Pleasonton, during Thursday, pushed out towards Fredericksburg and Spotsylvania Court House to observe the enemy.

Fitz Hugh Lee had bivouacked this evening at Todd’s Tavern.  Stuart, with his staff, had started towards Fredericksburg to report the condition of affairs to Gen. Lee.  It was a bright moonlight night.  A mile or two on the road he ran against a party of Federal horsemen, the advance of the Sixth New York Cavalry, under Lieut.-Col.  McVicar.  Sending back for the Fifth Virginia Cavalry, Lee attacked the Federal troopers, leading in person at the head of his staff; but, being repulsed, he sent for the entire brigade to come up, with which he drove back McVicar’s detachment.

The combat lasted some time, and was interesting as being a night affair, in which the naked weapon was freely used.  Its result was to prevent Pleasonton from reaching Spotsylvania Court House, where he might have destroyed a considerable amount of stores.

The position on Thursday evening was then substantially this.  At Hamilton’s Crossing there was no change.  Each party was keenly scanning the movements of the other, seeking to divine his purpose.  Sedgwick and Reynolds were thus holding the bulk of Lee’s army at and near Fredericksburg.  Hooker, with four corps, and Sickles close by, lay at Chancellorsville, with only Anderson’s small force in his front, and with his best chances hourly slipping away.  For Lee, by this time aware of the real situation, hesitated not a moment in the measures to be taken to meet the attack of his powerful enemy.

IX.

Lee’s information and movements.

Let us now turn to Lee, and see what he has been doing while Hooker thus discovered check.

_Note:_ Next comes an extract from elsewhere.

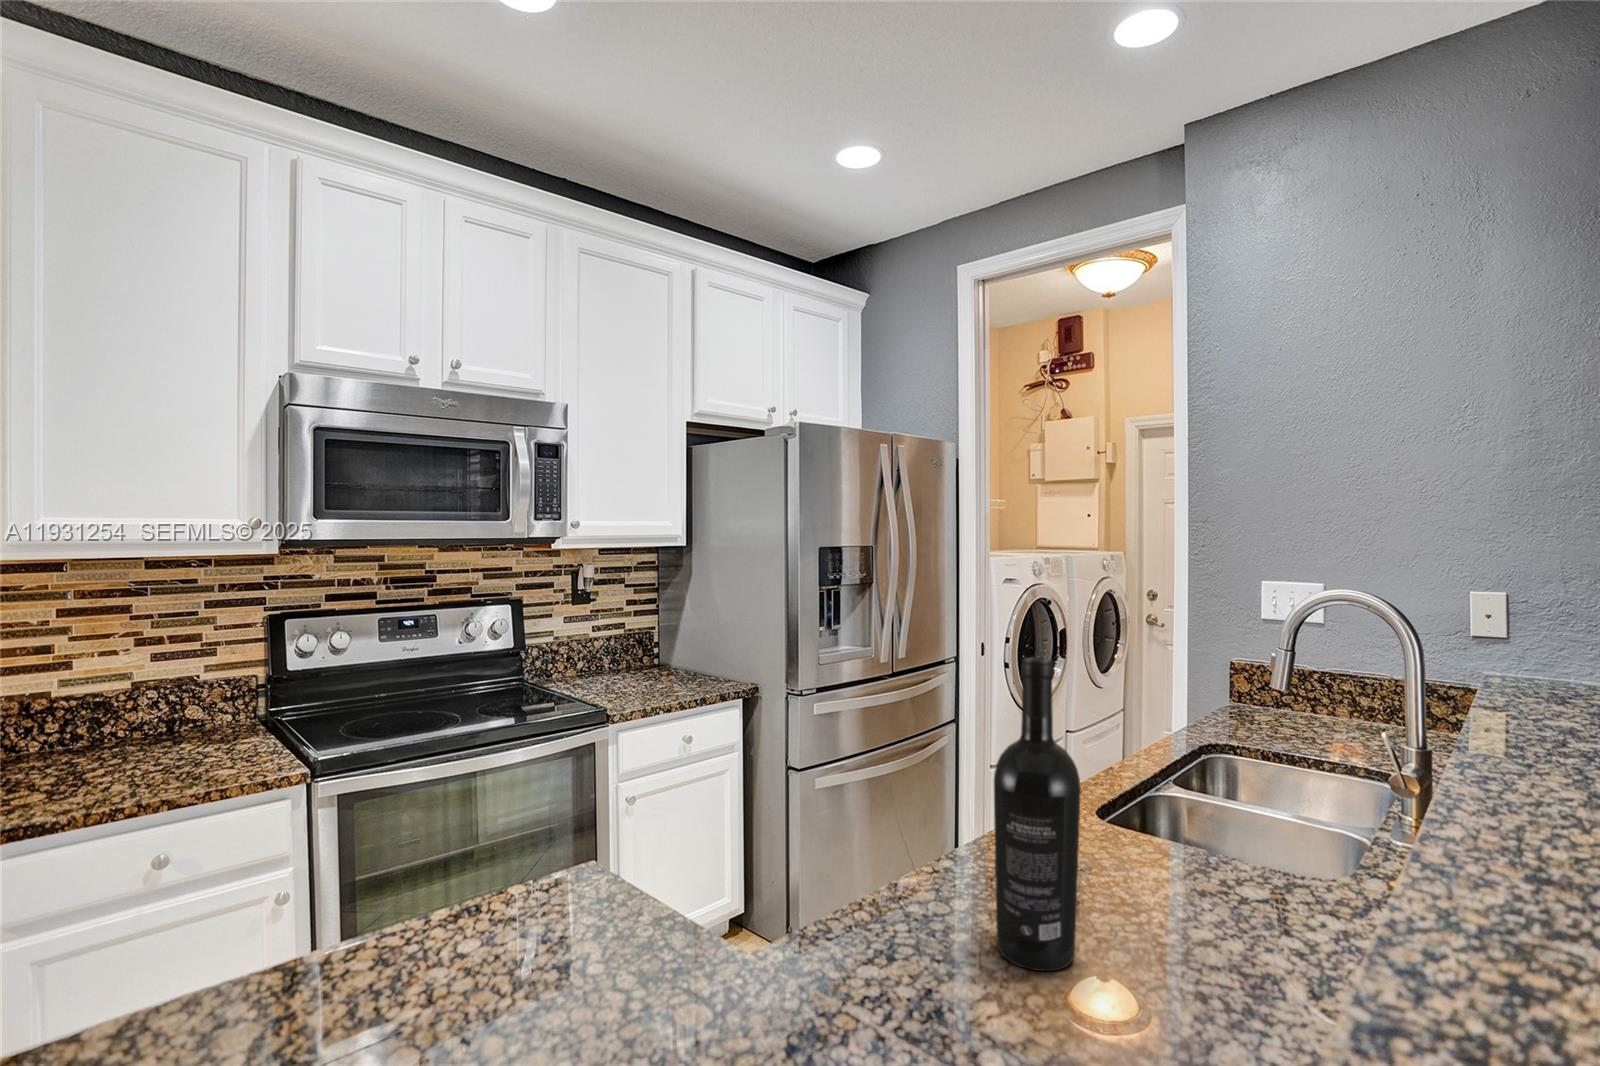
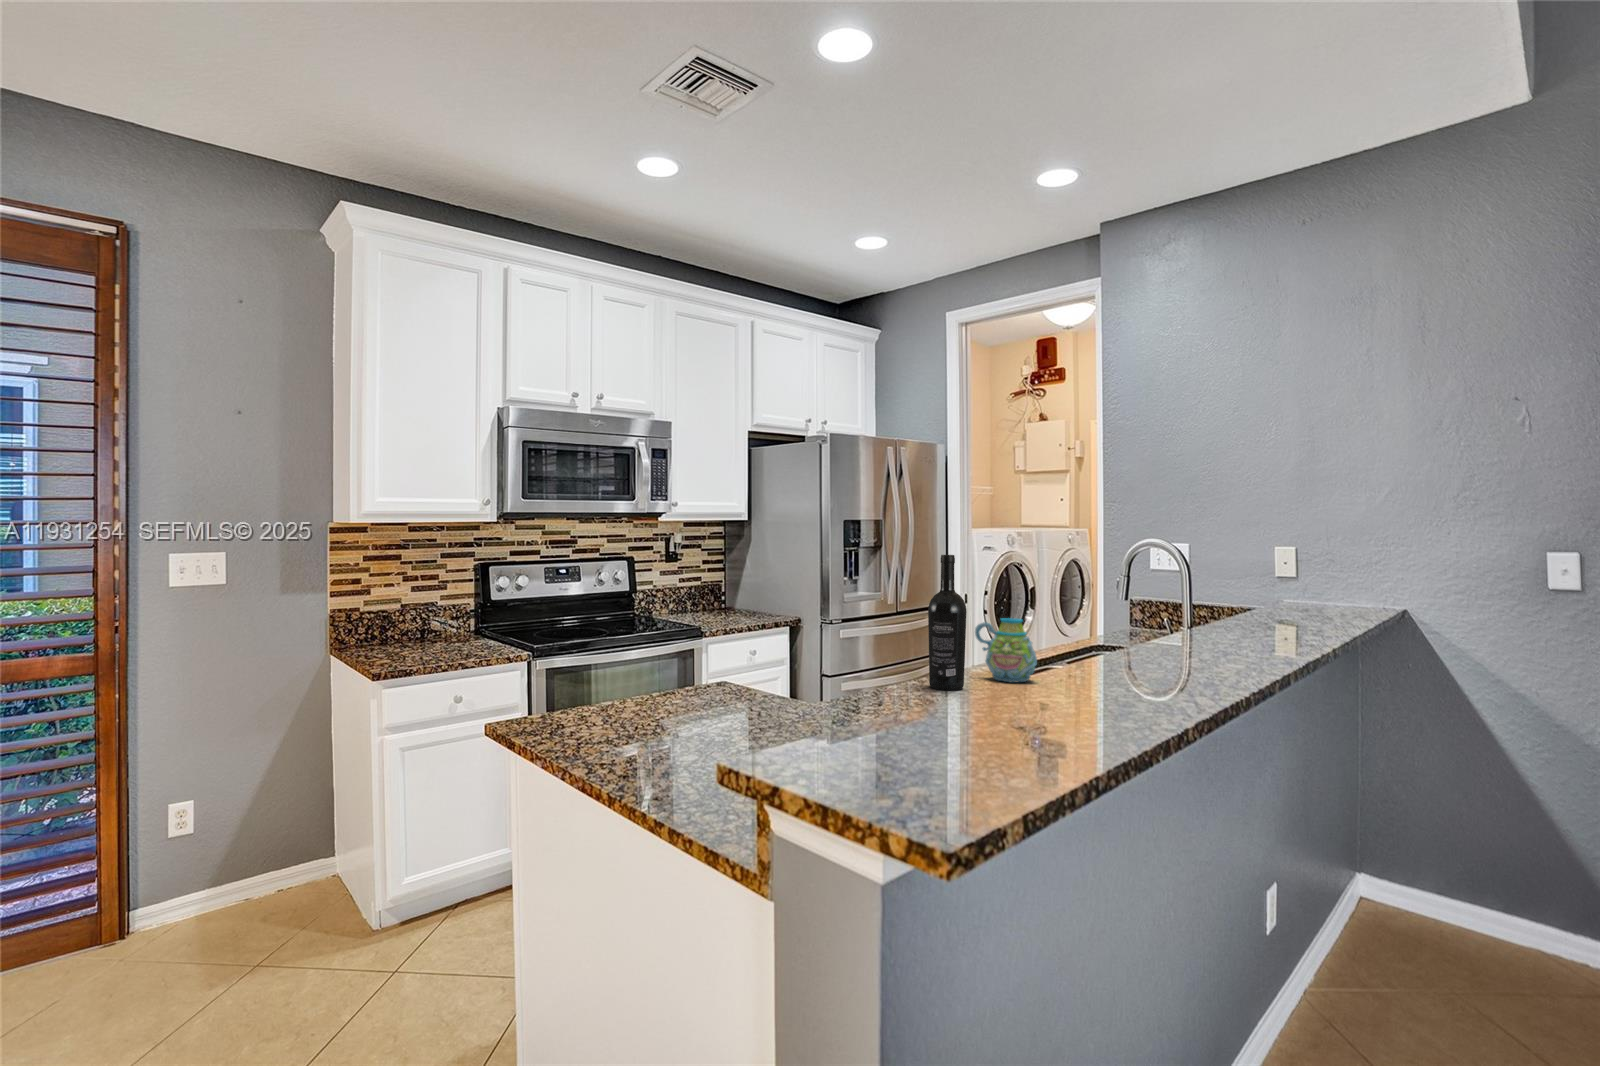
mug: none [1070,769,1206,911] -> present [975,618,1037,682]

Pollard says:  “Lee calmly watched this” (Sedgwick’s) “movement, as well as the one higher up the river under Hooker, until he had penetrated the enemy’s design, and seen the necessity of making a rapid division of his own forces, to confront him on two different fields, and risking the result of fighting him in detail.”

Lossing states Lee’s object as twofold:  to retain Banks’s Ford, so as to divide Hooker’s army, and to keep his right wing in the Wilderness.

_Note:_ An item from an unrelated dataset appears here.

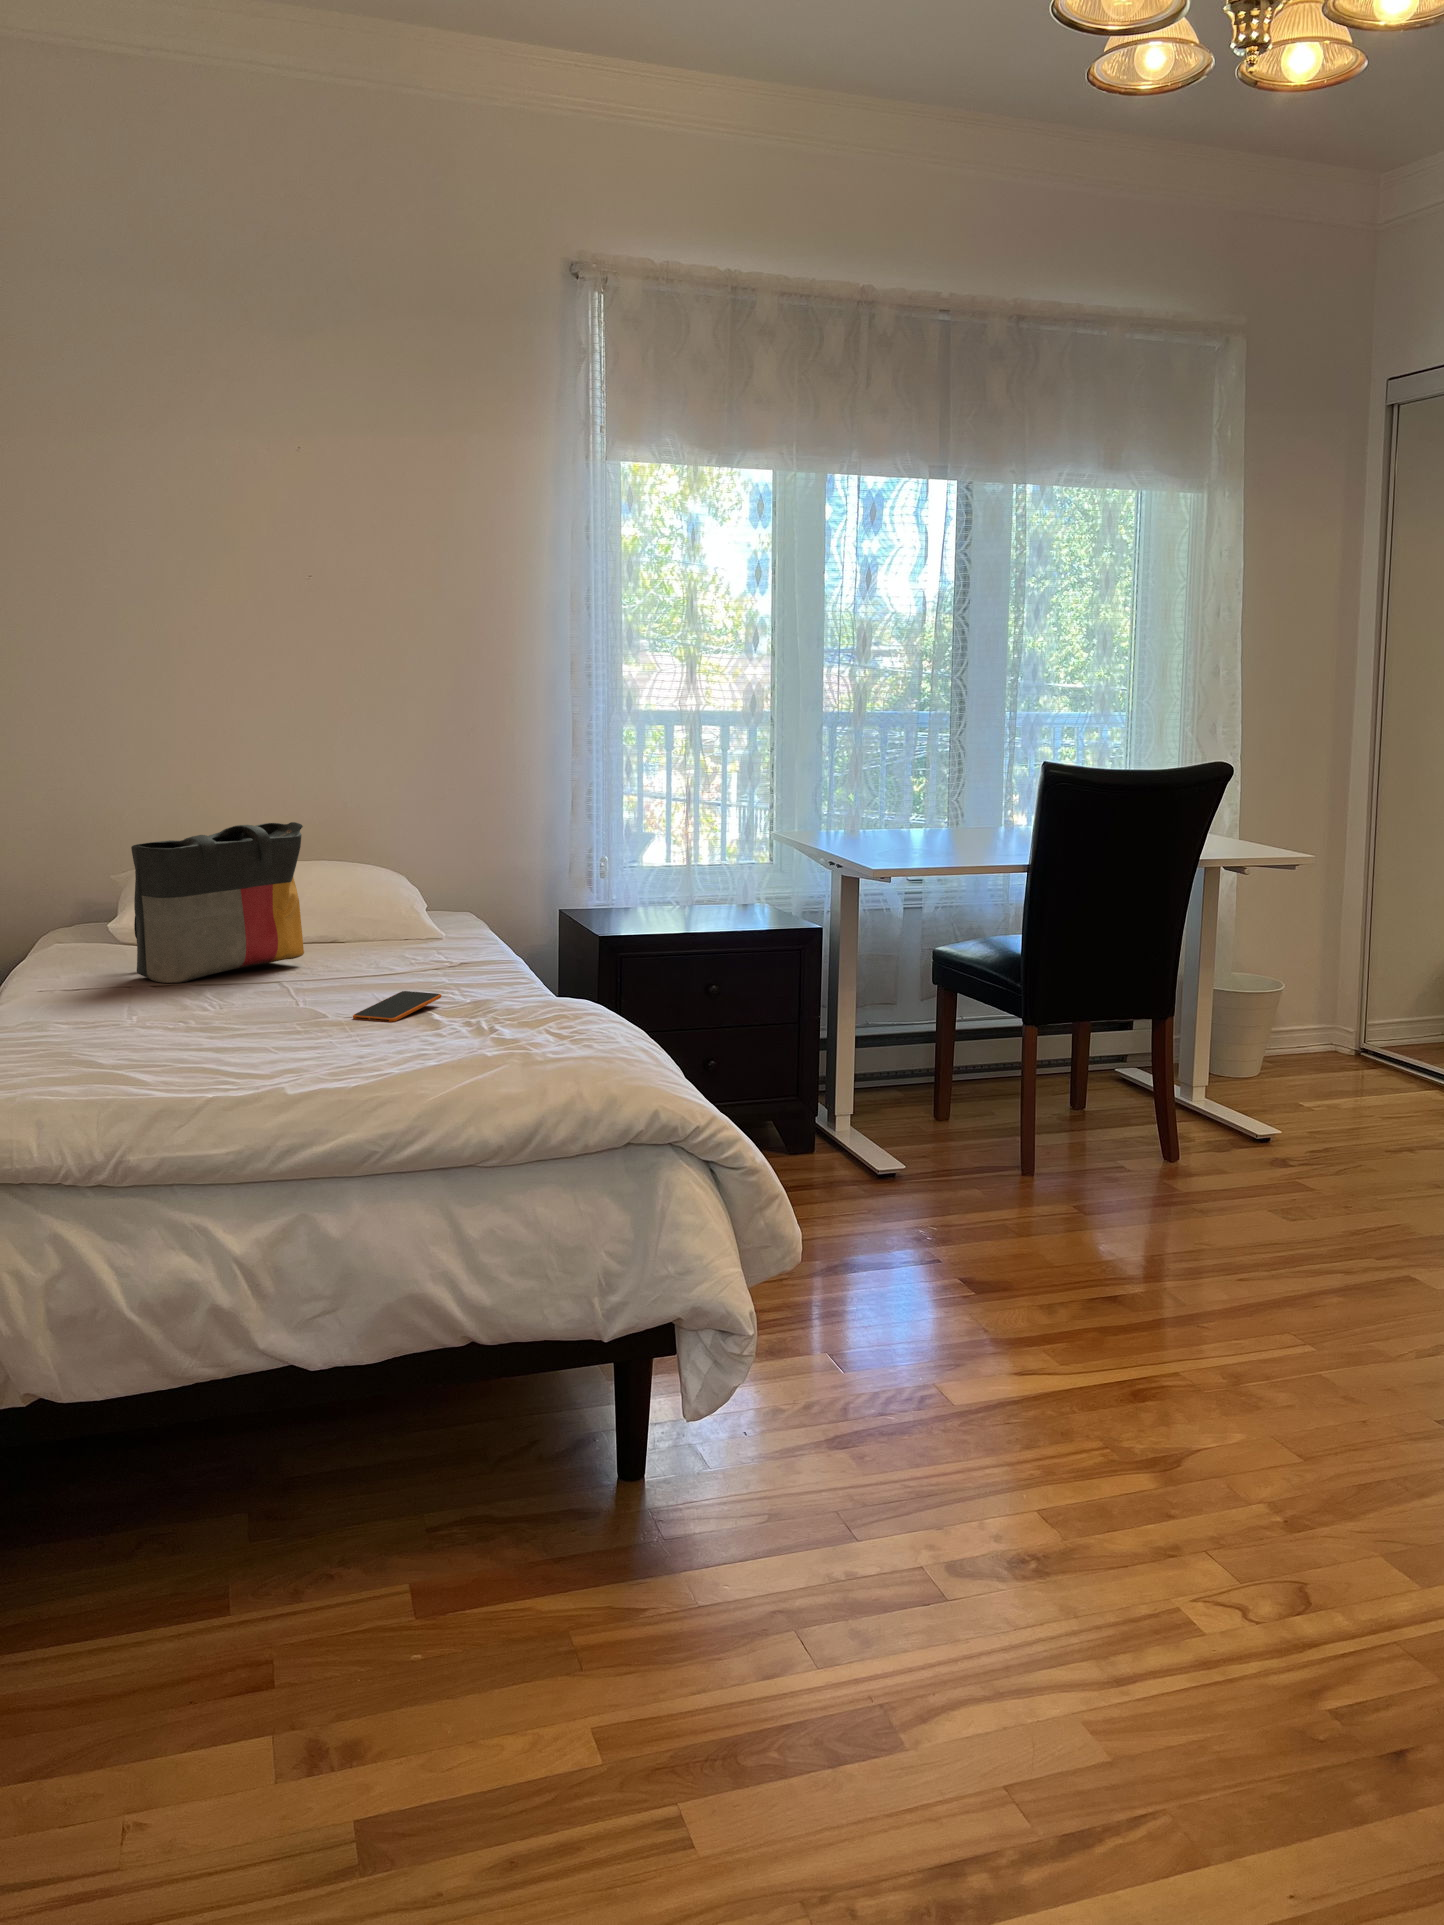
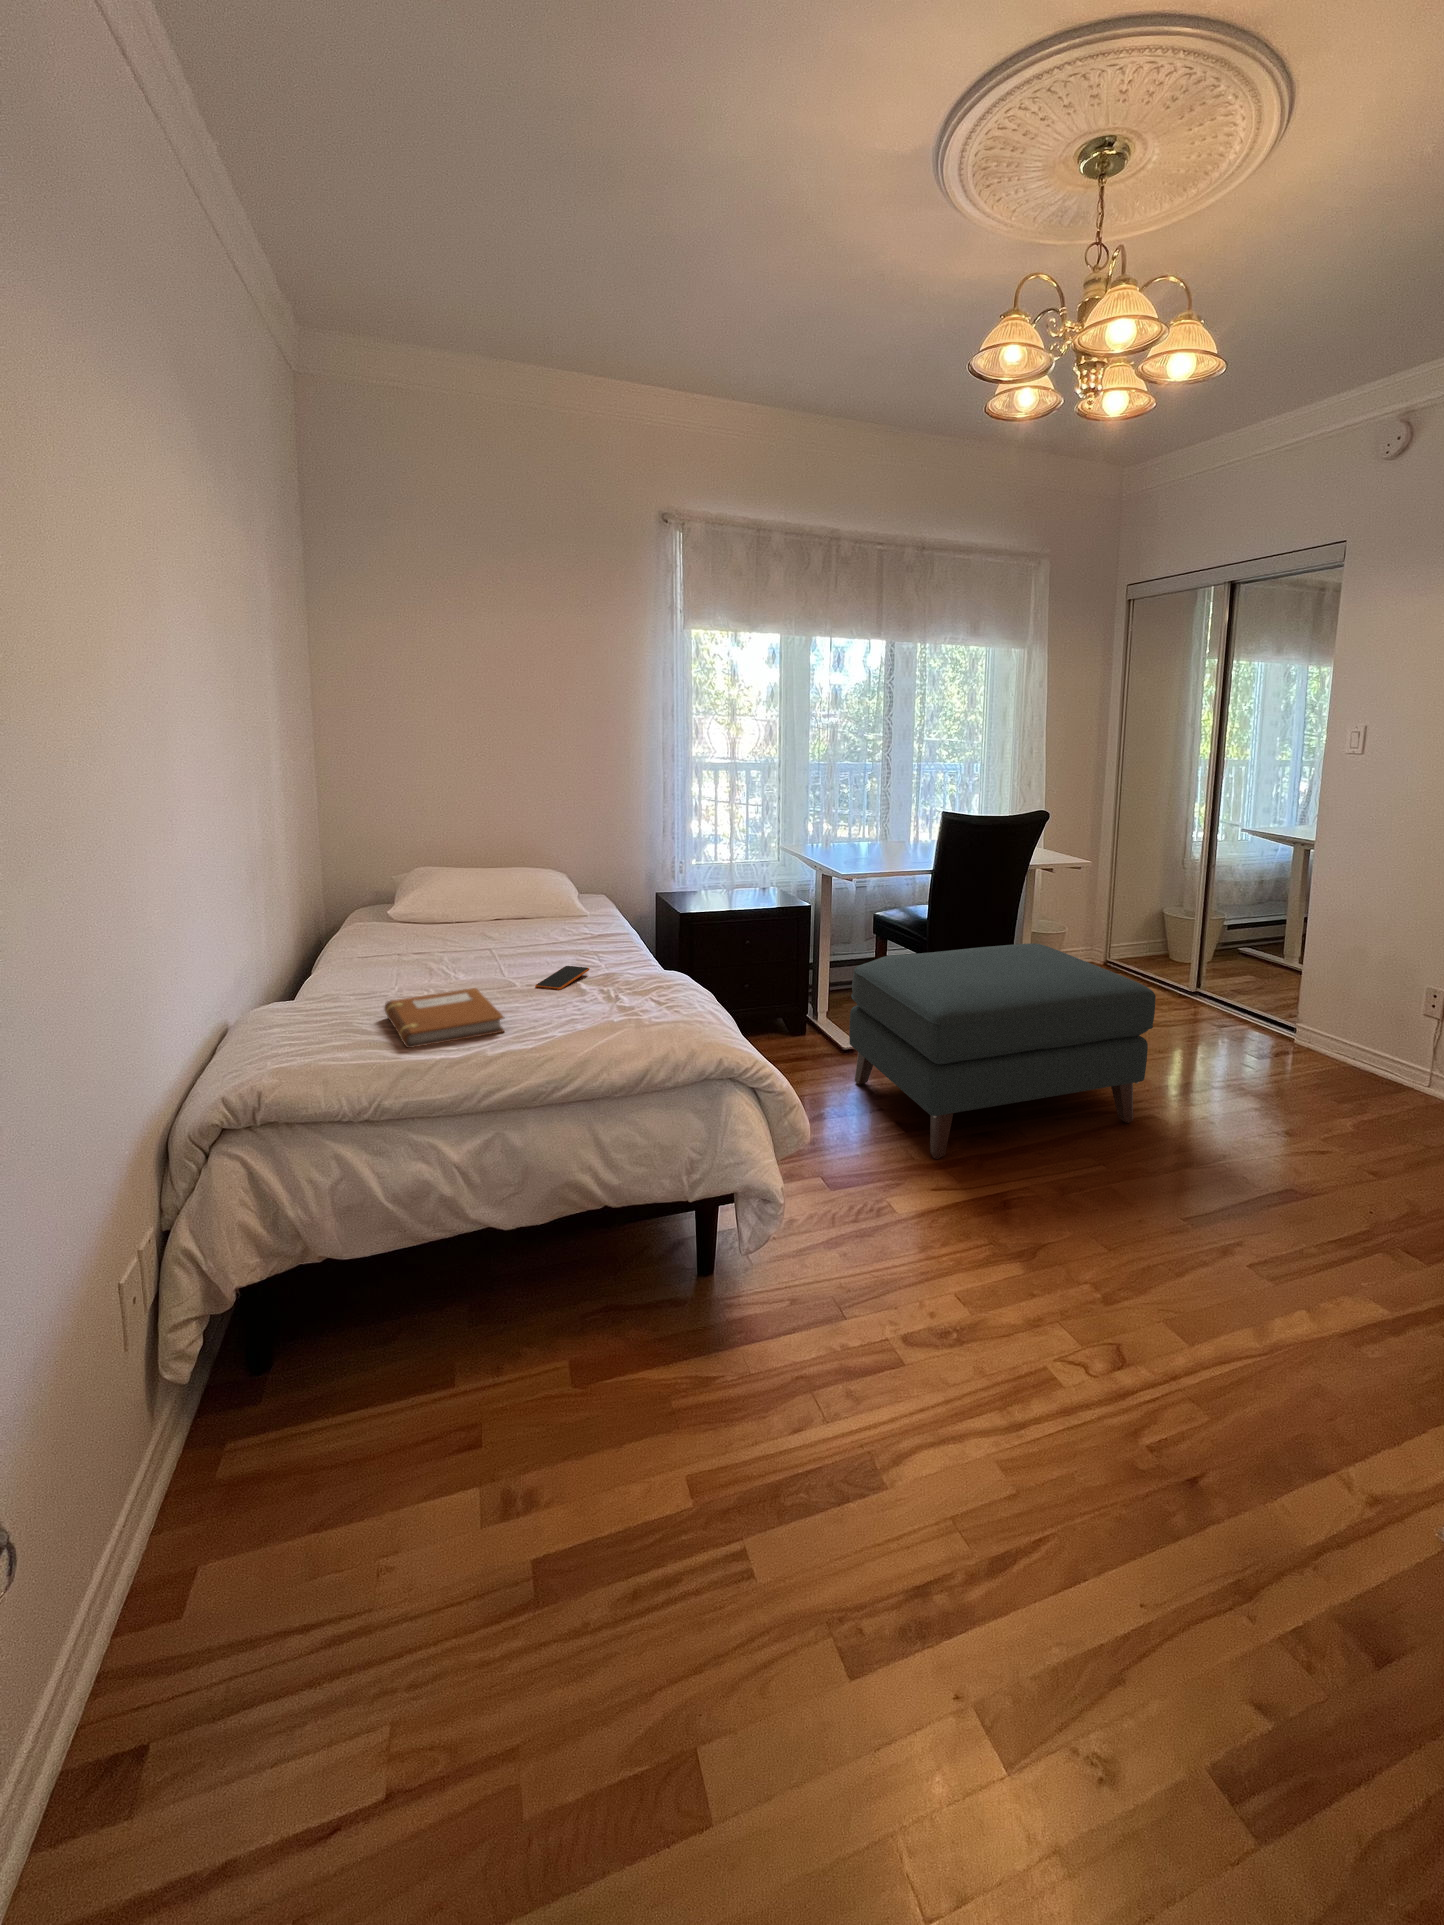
tote bag: present [131,822,304,983] -> none [402,856,509,957]
ottoman: none [885,987,1407,1332] -> present [849,944,1156,1159]
notebook: none [113,1008,308,1083] -> present [384,988,504,1048]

Let us listen to Lee himself.  In his report he says he was convinced on Thursday, as Sedgwick continued inactive, that the main attack would be made on his flank and rear.  “The strength of the force which had crossed, and its apparent indisposition to attack, indicated that the principal effort of the enemy would be made in some other quarter.”

He states that on April 14 he was informed that Federal cavalry was concentrating on the upper Rappahannock.  On the 21st, that small bodies of infantry had appeared at Kelley’s Ford.  These movements, and the demonstrations at Port Royal, “were evidently intended to conceal the designs of the enemy,” who was about to resume active operations.